A moratorium, as noted, won’t affect vested projects with new rules.
Only 2.5% of the land in Sammamish is undeveloped.
A moratorium will be too little, too late. It will be symbolic, yes. But citizens should not expect anything significant will change.
Scott….
I think we are all getting hung up on the word “moratorium” and not addressing the REAL issue.
I don’t know if you attended the Town Hall meeting. The Town Hall meeting encouraged groups of citizens to brainstorm and address the PROBLEMS in Sammamish. Then each group assigned a spokesperson to articulate the thoughts. Almost every single group commented that our City has NO PLANS to address the infrastructure that will be needed to support all of the development. Infrastructure includes: roads, schools, traffic, sewers, utilities, etc. that will be needed to support all the development.
Citizens are concerned….most citizens are not lawyers……so many groups used the word “moratorium ” when the real issue is “pause….or stop issuing your permits (with questionable variances) until you have a plan.
I wish to defend Ramiro…..Ramiro simply proposed a 60 day PUBLIC study of the problem. (Yes, he used the “M” word). You snd I both know that if the issue is ONLY discussed in Executive Session (closed to the public) Gerend, Huckabay, ODell, and Keller will quash any public visibility and nothing will get done.
Thanks, Mike, for your comment.
Ramiro used the “M” word, and accordingly that is what the recent commentary addressed. If what Ramiro meant was a public, 60 day study toidentify problems and solutions, per the open house, then he made a serious error in using the M word. Developers will rush to file applications and get vested. It is what happened in 1998 before we incorporated when SHOUT pushed the county to declare a moratorium. When the first city council adopted a moratorium, it didn’t stop growth, it only delayed it–and the growth resumed to old rules because the projects were vested.
But I believe Ramiro did mean to say and potentially impose a moratorium, based on communication I had with him.

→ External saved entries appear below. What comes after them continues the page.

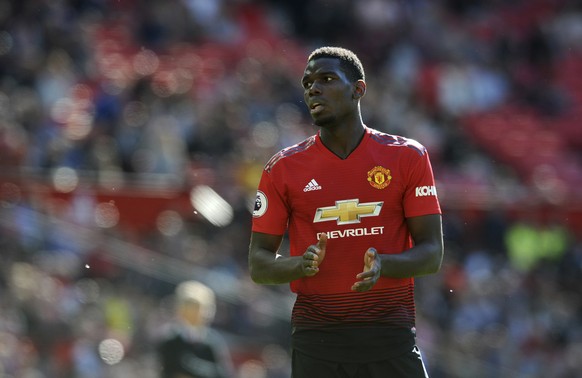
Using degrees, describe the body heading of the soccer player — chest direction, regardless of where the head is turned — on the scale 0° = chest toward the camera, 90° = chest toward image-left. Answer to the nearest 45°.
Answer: approximately 0°

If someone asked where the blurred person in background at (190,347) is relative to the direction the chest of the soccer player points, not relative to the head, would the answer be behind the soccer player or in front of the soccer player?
behind
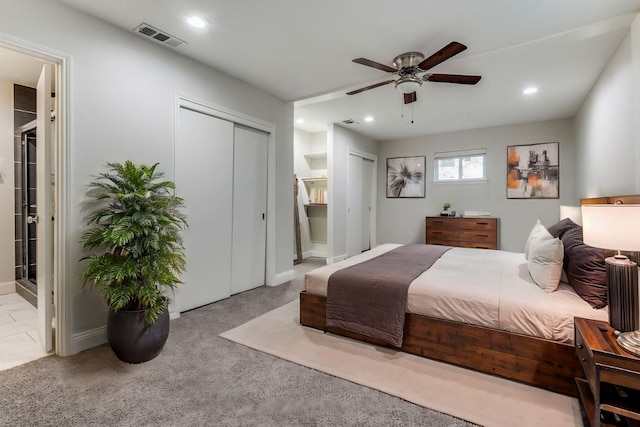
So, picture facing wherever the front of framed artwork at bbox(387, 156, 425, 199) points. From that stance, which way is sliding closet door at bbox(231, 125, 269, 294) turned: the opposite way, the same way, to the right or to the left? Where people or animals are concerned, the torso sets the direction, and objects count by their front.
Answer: to the left

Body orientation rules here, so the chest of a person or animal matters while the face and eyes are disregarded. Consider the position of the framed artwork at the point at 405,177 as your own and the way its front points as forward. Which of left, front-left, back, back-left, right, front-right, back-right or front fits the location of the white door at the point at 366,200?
right

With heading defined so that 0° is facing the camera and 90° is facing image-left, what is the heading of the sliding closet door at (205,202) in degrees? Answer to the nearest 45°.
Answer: approximately 315°

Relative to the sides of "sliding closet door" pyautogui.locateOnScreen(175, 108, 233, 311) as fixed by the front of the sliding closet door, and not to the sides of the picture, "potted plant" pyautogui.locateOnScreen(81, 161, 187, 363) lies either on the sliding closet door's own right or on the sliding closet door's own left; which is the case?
on the sliding closet door's own right

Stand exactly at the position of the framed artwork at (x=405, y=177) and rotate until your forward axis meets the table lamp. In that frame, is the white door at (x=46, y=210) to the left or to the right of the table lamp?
right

I also believe there are four votes for a moratorium based on conversation I had Friday with another council member. What this would ultimately look like is another question–the devil is always in the details.
Scott
Ramiro proposed discussions to determine if a moratorium made sense. No way to propose that without using the word moratorium. The more complex projects may rush to get in under the wire, but other project owners may do what stock market participants do when faced with uncertainty…they wait. When big news is coming in the economy, stock market volume is reduced ahead of the news. Not many like to be ahead of the news.

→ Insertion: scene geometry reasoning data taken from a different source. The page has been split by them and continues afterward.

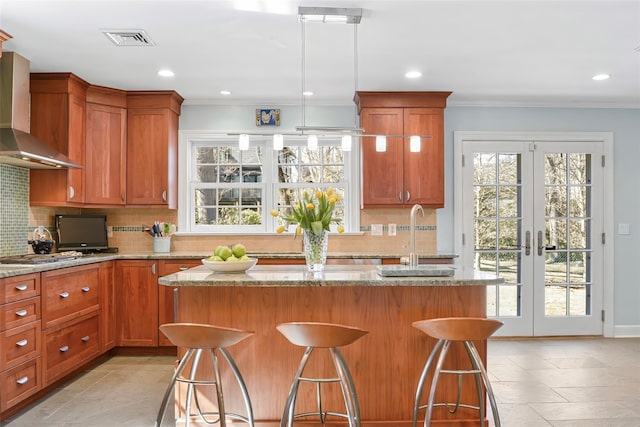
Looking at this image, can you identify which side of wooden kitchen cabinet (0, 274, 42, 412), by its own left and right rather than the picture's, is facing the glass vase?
front

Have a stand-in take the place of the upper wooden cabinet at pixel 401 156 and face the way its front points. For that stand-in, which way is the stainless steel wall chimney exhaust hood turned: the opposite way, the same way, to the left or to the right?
to the left

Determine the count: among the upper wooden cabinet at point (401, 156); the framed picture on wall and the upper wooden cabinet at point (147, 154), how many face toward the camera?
3

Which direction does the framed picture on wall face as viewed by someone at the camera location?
facing the viewer

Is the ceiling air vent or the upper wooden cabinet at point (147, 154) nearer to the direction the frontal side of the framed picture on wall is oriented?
the ceiling air vent

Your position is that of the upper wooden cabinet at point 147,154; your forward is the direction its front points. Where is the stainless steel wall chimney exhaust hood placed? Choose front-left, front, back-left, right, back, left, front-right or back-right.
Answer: front-right

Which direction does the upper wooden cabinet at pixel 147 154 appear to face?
toward the camera

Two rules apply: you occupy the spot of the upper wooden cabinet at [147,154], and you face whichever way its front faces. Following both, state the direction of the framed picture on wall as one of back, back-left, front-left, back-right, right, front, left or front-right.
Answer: left

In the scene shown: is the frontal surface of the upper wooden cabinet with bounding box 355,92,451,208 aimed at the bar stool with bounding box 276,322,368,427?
yes

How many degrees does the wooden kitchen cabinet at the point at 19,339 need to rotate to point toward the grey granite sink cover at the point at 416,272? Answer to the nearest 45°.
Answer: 0° — it already faces it

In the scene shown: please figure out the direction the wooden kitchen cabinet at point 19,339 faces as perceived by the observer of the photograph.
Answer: facing the viewer and to the right of the viewer

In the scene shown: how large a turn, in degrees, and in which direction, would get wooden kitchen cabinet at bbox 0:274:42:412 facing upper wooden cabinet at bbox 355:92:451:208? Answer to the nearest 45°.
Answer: approximately 45° to its left

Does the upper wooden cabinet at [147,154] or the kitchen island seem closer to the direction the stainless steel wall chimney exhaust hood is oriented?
the kitchen island

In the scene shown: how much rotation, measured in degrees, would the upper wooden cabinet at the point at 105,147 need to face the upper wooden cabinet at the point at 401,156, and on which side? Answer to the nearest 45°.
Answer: approximately 45° to its left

I’m no financial analyst (and maybe some can weigh in here), but stock markets most definitely move in anticipation of big events and uncertainty. Uncertainty kills markets. But especially when those big events have an implied outcome (like a moratorium would). It’s not like we are going to have a moratorium and make it EASIER to take down trees and develop property, are we?
Yes. Markets move big time…to the sidelines. Lots of activity for sure -outright sales or by creating a delta neutral position through hedging. My point is that if developers are like traders, activity should go down, not up…as long as things remain uncertain.
Ramiro created uncertainty (maybe a moratorium on Tuesday, maybe not. Maybe 2 months of talk about it, maybe no moratorium). Any developer that needs more than two months to get an application into the pipeline might very well wait. Especially projects that have dependencies beyond their control, like say for example, they are closing on property they don’t totally have locked up, or can’t complete SEPA review in time. In that case, best to wait as see what shakes out.